Activities:
a - Reproduce the passage about Anish Shroff word for word, starting at "He had proven" and ending at "branded a racist.".
b - Take the passage about Anish Shroff further, continuing it from its final sentence in the same voice.

Passage provided:
—————
They fired him. Right after the telecast last Friday night. They told him to get out and stay out. They had no choice. It had to be done.
He had proven himself to be an unmitigated, unrestrained on-air racist. ESPN, its standards unimpeachable and inflexible, would have none of that.
So, Anish Shroff, immediately after calling the Army at UT-San Antonio game, was done. No trial, no applied context, no appeal. At 41, his sportscasting career was over. He has forever been branded a racist.
In the third quarter of that game, Army ran a surprise gadget play: Pitch to a halfback who began to sweep right, but then stopped to complete a long pass.
That’s when Shroff wrote his own professional obituary. He marveled at Army’s “guerrilla tactics.”
Firing squad to follow.
ESPN, you see, doesn’t distinguish “gorilla” from “guerrilla,” thus in a game that included many black players, he called them “gorillas.” Even if Shroff’s partner, analyst Andre Ware, a black man, didn’t sound the least bit offended, he, too, was a victim of Shroff’s inexcusable racist slur.
—————
Dataset entries:
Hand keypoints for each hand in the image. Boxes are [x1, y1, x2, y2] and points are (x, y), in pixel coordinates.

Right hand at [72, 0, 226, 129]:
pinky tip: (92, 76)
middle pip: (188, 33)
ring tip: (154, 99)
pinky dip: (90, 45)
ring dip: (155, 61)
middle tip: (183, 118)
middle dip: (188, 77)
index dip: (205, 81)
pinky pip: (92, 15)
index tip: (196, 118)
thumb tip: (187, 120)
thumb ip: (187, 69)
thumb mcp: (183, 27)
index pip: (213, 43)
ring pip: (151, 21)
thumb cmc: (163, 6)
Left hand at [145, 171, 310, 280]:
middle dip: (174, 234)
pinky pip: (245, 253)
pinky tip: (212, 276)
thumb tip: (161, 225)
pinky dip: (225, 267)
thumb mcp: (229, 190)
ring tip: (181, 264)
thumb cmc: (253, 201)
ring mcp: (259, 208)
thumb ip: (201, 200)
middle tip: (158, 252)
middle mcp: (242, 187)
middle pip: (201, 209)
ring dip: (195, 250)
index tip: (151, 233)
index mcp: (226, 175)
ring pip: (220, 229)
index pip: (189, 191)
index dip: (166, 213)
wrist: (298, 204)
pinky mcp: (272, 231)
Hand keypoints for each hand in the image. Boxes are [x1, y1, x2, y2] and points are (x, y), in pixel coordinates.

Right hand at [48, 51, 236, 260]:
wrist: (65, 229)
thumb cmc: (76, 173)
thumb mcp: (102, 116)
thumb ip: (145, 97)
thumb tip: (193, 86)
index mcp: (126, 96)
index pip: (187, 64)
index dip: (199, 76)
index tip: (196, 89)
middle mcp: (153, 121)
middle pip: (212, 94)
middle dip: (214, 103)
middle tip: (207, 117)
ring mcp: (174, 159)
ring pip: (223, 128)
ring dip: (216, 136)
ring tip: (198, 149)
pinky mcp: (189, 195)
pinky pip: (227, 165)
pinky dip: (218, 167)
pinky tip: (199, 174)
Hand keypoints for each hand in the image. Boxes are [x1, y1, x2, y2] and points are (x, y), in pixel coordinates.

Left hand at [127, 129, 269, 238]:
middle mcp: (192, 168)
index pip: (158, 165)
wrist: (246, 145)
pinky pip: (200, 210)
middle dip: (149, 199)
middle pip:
—————
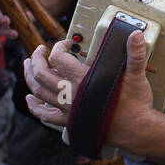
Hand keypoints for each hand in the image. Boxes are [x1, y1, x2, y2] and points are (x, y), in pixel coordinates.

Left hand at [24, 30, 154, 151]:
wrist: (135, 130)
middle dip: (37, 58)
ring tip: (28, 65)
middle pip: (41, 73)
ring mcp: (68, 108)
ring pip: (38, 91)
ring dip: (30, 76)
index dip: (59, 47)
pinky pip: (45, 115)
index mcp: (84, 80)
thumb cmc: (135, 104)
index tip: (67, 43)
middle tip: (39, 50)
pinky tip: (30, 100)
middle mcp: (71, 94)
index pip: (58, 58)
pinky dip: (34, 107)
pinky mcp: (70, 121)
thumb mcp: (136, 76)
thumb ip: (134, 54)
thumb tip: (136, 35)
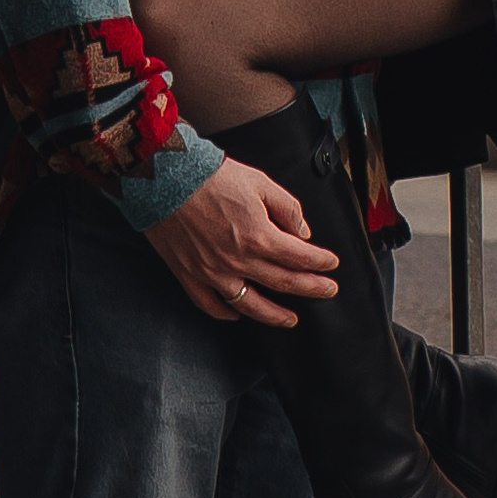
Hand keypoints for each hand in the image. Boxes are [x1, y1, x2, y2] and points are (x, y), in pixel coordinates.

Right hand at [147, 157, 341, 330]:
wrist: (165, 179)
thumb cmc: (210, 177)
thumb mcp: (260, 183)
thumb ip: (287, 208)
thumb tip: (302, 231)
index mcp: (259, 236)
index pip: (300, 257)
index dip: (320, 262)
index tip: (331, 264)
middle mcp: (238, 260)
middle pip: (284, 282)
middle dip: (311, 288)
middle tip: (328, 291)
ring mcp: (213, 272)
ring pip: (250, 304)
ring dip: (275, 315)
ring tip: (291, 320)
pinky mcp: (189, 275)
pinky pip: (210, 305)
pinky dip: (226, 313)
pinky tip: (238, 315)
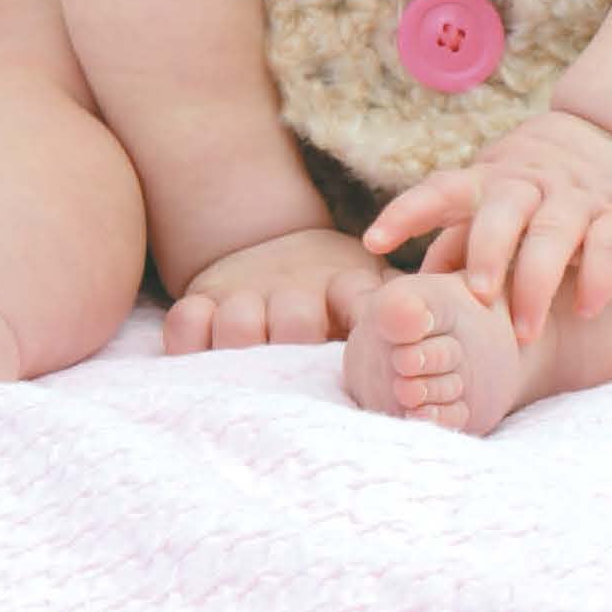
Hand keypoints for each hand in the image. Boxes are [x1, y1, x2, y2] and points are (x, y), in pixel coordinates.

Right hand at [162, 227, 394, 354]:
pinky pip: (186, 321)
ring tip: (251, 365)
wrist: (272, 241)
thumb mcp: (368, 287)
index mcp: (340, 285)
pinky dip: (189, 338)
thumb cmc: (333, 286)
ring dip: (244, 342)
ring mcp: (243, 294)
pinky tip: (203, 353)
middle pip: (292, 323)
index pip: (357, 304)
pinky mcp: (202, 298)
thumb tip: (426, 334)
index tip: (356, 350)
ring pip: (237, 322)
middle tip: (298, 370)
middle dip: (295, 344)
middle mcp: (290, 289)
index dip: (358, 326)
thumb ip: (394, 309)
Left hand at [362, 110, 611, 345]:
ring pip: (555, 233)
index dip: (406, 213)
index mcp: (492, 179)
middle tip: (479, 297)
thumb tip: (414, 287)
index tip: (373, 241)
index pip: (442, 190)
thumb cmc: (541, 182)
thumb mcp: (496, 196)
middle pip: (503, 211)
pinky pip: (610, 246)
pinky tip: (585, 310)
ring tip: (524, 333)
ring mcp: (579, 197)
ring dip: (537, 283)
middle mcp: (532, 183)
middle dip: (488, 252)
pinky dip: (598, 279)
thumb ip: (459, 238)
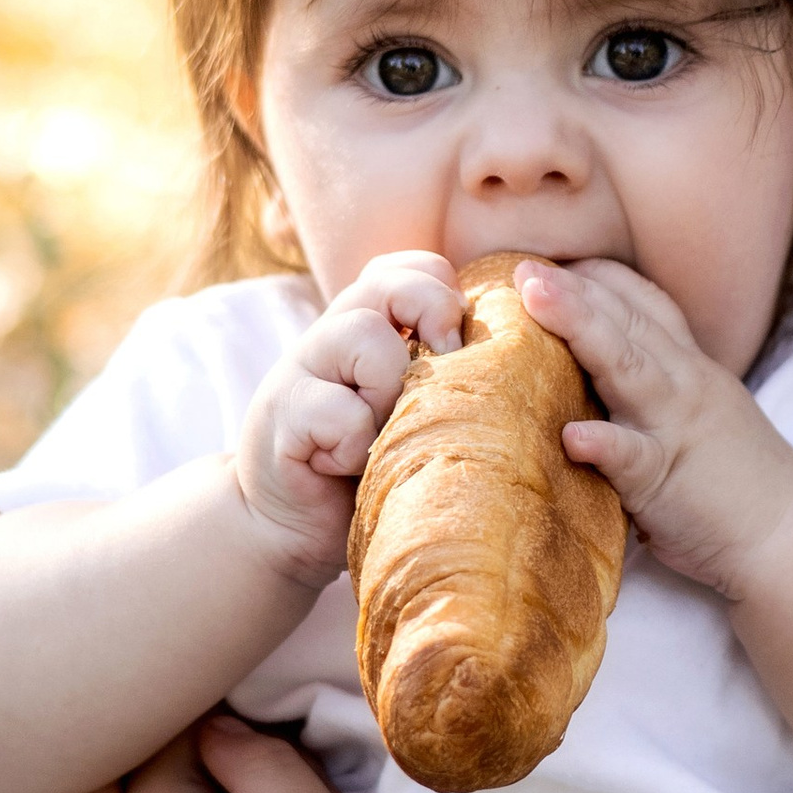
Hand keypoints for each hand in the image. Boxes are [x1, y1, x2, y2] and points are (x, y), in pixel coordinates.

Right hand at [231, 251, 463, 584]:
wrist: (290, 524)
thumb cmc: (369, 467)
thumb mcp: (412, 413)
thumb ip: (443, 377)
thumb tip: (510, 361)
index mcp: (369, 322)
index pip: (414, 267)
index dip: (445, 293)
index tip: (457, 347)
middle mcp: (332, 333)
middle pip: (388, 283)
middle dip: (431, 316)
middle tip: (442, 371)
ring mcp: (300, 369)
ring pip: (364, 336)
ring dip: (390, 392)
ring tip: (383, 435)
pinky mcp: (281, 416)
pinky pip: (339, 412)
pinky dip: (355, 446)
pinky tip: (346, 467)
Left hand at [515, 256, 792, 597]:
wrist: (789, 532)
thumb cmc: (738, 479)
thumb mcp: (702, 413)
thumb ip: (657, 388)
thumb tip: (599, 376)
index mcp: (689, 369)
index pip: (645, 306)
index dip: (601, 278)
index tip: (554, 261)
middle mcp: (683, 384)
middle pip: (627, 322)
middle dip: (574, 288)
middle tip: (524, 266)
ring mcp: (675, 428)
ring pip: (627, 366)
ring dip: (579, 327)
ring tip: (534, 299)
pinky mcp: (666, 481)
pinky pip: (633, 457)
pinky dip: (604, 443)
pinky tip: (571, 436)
—————
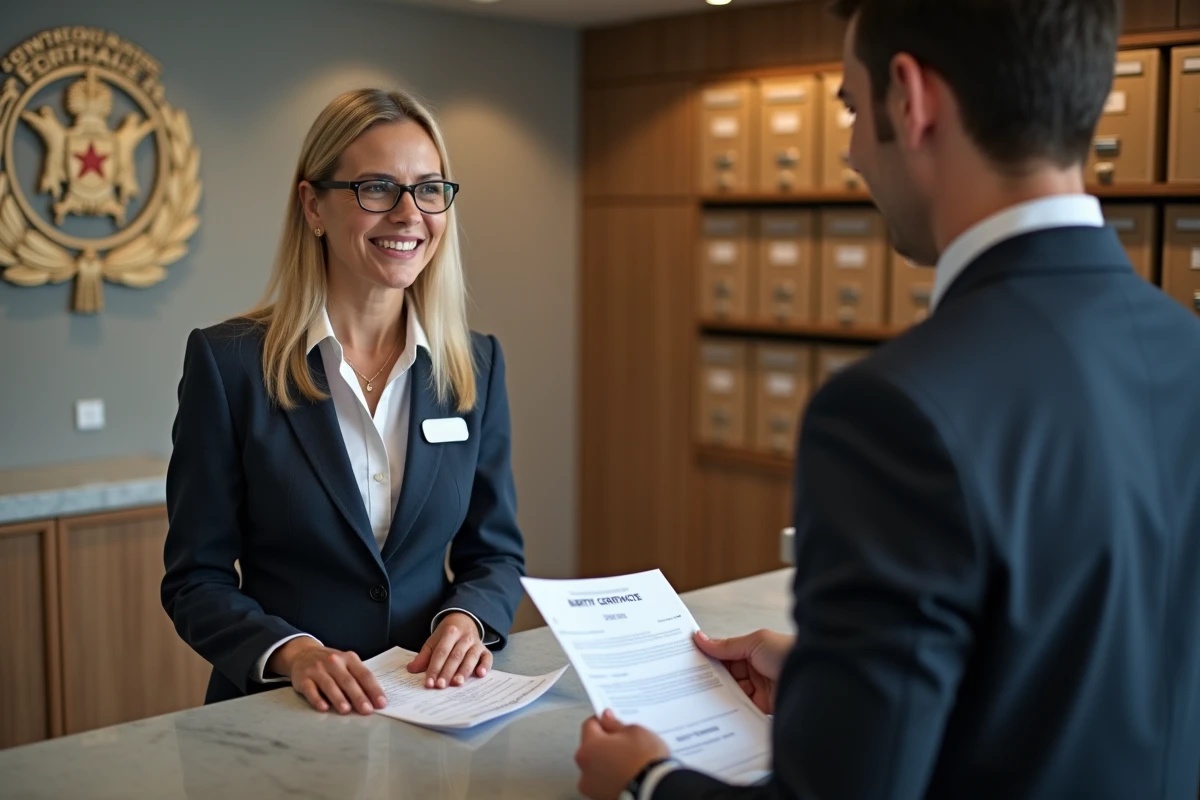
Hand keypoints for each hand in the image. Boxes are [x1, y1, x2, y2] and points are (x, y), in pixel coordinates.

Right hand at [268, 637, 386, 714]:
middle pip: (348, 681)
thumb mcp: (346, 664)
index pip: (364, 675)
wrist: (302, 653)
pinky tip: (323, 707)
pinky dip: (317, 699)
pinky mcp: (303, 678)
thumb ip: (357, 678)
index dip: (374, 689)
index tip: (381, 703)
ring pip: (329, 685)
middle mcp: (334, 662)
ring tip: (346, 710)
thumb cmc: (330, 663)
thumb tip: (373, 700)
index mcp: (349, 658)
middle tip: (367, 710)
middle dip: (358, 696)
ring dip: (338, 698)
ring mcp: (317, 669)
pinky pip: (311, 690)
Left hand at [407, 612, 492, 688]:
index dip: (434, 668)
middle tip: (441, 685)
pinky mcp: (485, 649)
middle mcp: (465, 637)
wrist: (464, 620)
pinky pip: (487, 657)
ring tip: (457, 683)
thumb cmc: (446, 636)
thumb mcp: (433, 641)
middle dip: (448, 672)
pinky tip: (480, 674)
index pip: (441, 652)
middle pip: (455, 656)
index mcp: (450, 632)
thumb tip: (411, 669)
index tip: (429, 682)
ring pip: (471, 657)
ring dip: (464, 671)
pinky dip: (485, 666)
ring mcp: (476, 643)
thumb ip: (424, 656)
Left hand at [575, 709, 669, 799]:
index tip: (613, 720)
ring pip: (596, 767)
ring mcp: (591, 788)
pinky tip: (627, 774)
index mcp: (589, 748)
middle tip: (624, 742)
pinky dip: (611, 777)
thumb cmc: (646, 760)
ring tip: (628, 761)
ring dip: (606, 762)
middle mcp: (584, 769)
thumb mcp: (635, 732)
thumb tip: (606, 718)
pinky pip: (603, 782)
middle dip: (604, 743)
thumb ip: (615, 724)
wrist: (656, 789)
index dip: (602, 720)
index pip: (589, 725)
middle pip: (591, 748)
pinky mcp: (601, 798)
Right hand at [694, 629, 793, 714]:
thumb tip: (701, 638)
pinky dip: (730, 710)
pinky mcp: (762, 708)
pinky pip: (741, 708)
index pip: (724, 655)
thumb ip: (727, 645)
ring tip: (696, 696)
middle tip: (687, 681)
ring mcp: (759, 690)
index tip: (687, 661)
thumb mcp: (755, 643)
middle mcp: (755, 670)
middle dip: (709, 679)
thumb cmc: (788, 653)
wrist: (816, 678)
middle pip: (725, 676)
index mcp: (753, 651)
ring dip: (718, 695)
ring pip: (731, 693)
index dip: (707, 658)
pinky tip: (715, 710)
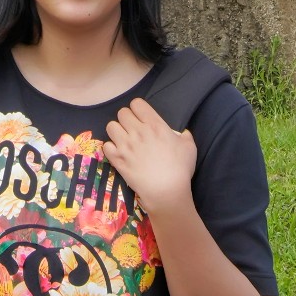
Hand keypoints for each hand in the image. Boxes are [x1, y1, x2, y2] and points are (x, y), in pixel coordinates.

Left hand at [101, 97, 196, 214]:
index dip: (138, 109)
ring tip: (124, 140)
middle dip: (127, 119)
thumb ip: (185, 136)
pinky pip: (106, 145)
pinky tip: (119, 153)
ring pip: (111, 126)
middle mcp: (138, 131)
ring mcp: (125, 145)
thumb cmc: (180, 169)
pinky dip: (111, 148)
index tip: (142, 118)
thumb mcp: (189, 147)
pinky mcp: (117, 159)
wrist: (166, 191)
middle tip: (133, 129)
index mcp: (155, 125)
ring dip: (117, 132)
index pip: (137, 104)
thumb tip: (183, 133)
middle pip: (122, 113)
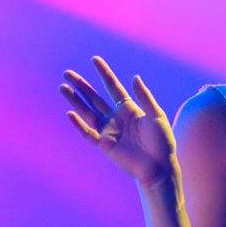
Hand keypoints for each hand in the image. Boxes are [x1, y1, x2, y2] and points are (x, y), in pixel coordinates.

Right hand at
—————
Results of the exercise:
a -
He had proven himself to be an unmitigated, unrestrained on-air racist. ESPN, its standards unimpeachable and inflexible, would have none of that.
So, Anish Shroff, immediately after calling the Army at UT-San Antonio game, was done. No trial, no applied context, no appeal. At 41, his sportscasting career was over. He has forever been branded a racist.

b -
So long, Anish. You’re through.
Of course, none of the above happened, other than Shroff complimenting Army for its “guerrilla tactics.” Even a mild rebuke from ESPN would have been totally unwarranted, thus his firing was too preposterous — too unfathomably stupid — to even think possible.
Shroff had made a good, appropriate analogy.
By now, many readers know where I’m going with this. Again. That’s on me. And I’m good with that.
In 2017, during the Australian Open, longtime ESPN tennis analyst Doug Adler was fired for praising Venus Williams for putting the “guerilla effect on, charging” the net. Nike made a series of commercials in the 1990s starring Pete Sampras and Andre Agassi engaged in “guerrilla tennis” in the streets of New York City.
But in Adler’s case, a recklessly wrong New York Times stringer took to social media to condemn him for calling Williams, a black woman, “a gorilla.” It was an astoundingly out-of-nowhere bogus claim, but rather than ignore it or stand up for their guy, ESPN panicked. Fearing that the sacrosanct New York Times would follow the stringer’s absurd claim with a print version, it preemptively and summarily fired Adler as a racist.
Adler’s career, reputation and even health — he soon suffered a stress-related heart attack — were destroyed.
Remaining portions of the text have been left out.